Jean Bodin kimdir?
Jean Bodin kimdir? Hayatı ve eserleri hakkında bilgi: (1530–1596) Fransız hukukçu ve siyaset felsefecisi. Mutlakiyetçiliğin savunucusudur. Fransa’da Angers yakınlarındaki bir kasabada, bir terzinin çocuğu olarak doğdu. Haziran 1596’da Laon kentinde öldü, ilköğrenimini manastırda gördükten sonra, 15-16 yaşlarında Carmelitc tarikatına girdi. Üç yıl sonra, öğrenimini tamamlaması için Paris’e gönderildi. Orada Yunanca ve Ibranice’yi öğrendi. 1551 ’de, Toulouse Unıversitesi’nde hukuk öğrenimine başladı. Daha sonra on yıl öğretim üvesı olarak bu kentte kaldı. 1561’de öğretim üyeliğini bırakıp, çalışmak için Paris’e döndü ve mesleğini kralın hizmetinde sürdürdü. Çalışmalarının büyük bölümünü hukuk incelemelerine, özellikle hukuk tarihi konusuna ayırdı. 1571’de de kralın kardeşi, Alençon Dükü François’nın hizmetine girdi. Bu yeni çevresi ona, çağın önde gelen idareci ve diplomatlarıyla yakından tanışma olanağı sağladı. Bodin, bu çevreye girmekle, siyasi hayata da adım açmış oldu. 1576’da, Blois Genel Meclisi’ne Vermandois’nın temsilcisi olarak girdi. Aristokrasinin, din adamlarının ve burjuvazinin temsilcilerinin ayrı ayrı toplandığı bu mecliste Jean Bodin burjuvazinin temsilcisi olarak bulunuyordu. Bütün çalışma, konuşma ve yazılarında da bu kesimin dileklerini savundu. Protestanlar’a karşı uygulanan baskıların son bulması, bunlara daha hoşgörülü davranılması yolunda çaba harcadı. Bu arada, kısa bir süre için Ingiltere’ye gitti ve burada Ingiliz siyasal kurum ve göreneklerini yakından tanıdı. 1583’te Alençon Dükü’nün ölmesi üzerine Laon kentine çekilen ve burada savcılık yapmaya başlayan Jean Bodin, vebadan öldü.

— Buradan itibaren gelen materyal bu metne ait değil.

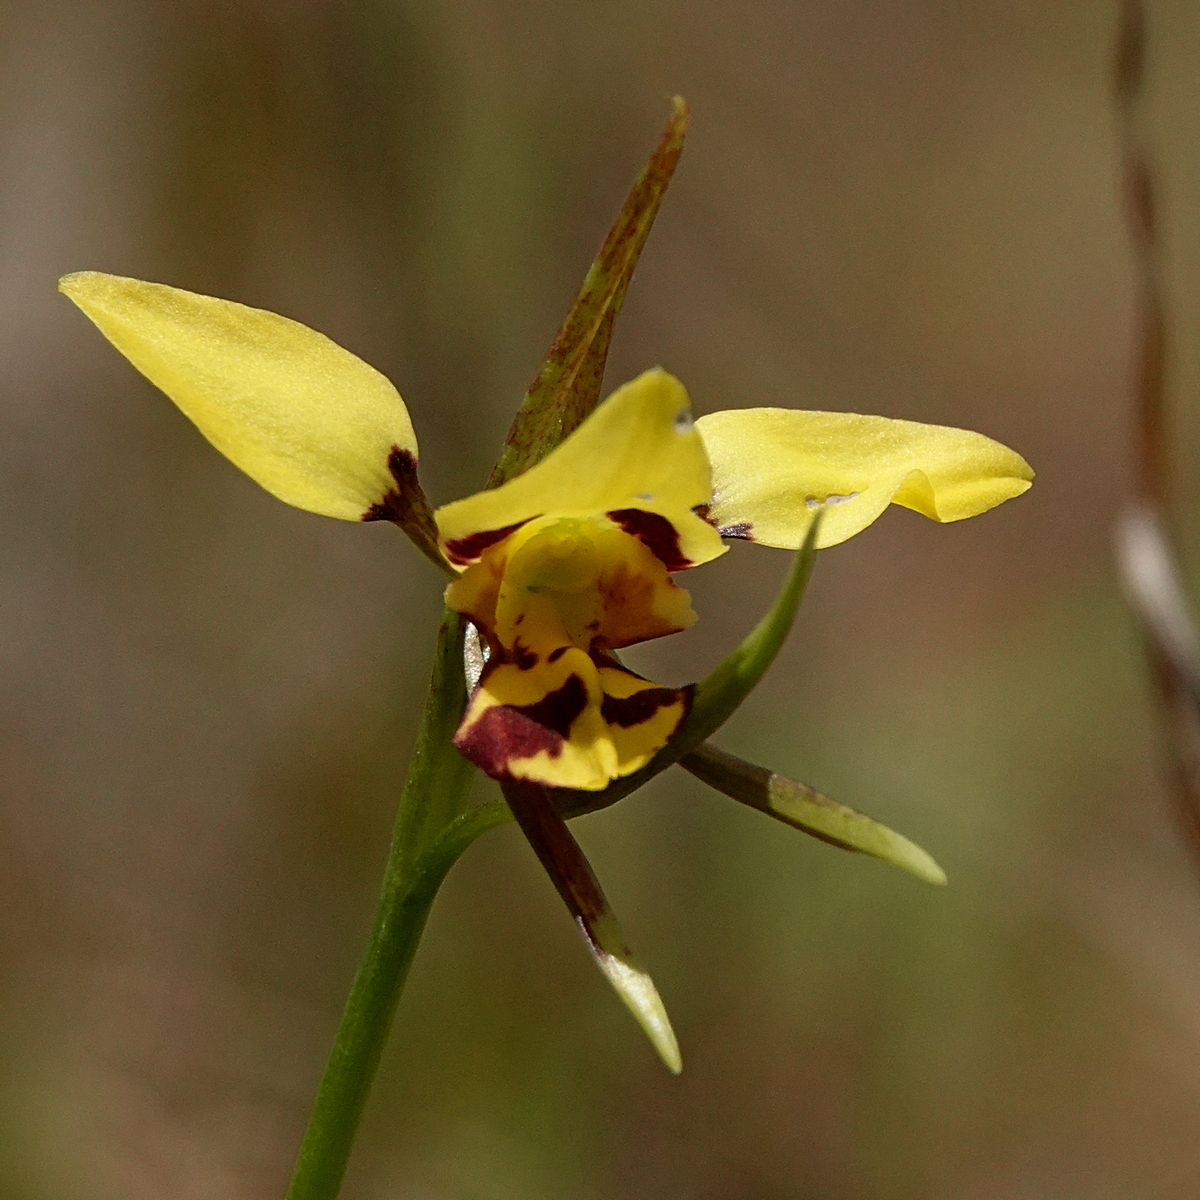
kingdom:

Jean Bodin, uygulamalı hukuk,kuramsal hukuk,devlet ve siyaset felsefesi, iktisat alanlarında çalışmalar yapmıştır. Çağının din ve mezhep çatışmalarının dışında kalmış, bütün dinlerin özünün aynı olduğu görüşünü savunmuştur. Bu tutumu yüzünden de, St. Barthele- my Katliamı’nda ölümle burunburuna gelmiş, daha sonra da Katolikler Birliği’nden atılmıştır. Katolikler Birliğı’nden çıkarılmasında büyücülük ve astroloji (ilm-i nücûm) gibi konulara merak salmış olmasının da etkisi olmuştur.
Jean Bodin’nin hukuk araştırıcılığı ve yazarlığının özelliği, tarihçi yöntemi kullanmasından kaynaklanmaktadır. 1566’da yayımlanan Methodus ad Facilem Hiîtoriarıım Cogrıitionem (“Tarihi Kolay Anlama Yöntemi”) adlı kitabında, tarihsel veriler ve bulgulardan yola çıkarak, hukukun genel ve evrensel ilkelerini belirlemeyeçalışmıştır.Yazılarımn bir diğer kaynağını ise doğrudan gözlemler oluşturmuştur. Örneğin, Ingiltere günlerini, krallık otoritesinin gerekliliği yolundaki düşüncelerini besleyen bir gözlem dönemi olarak değerlendirmiştir. Böylece Bodin, gözleme dayalı siyasal bilimciliğin de öncülerinden olmuştur.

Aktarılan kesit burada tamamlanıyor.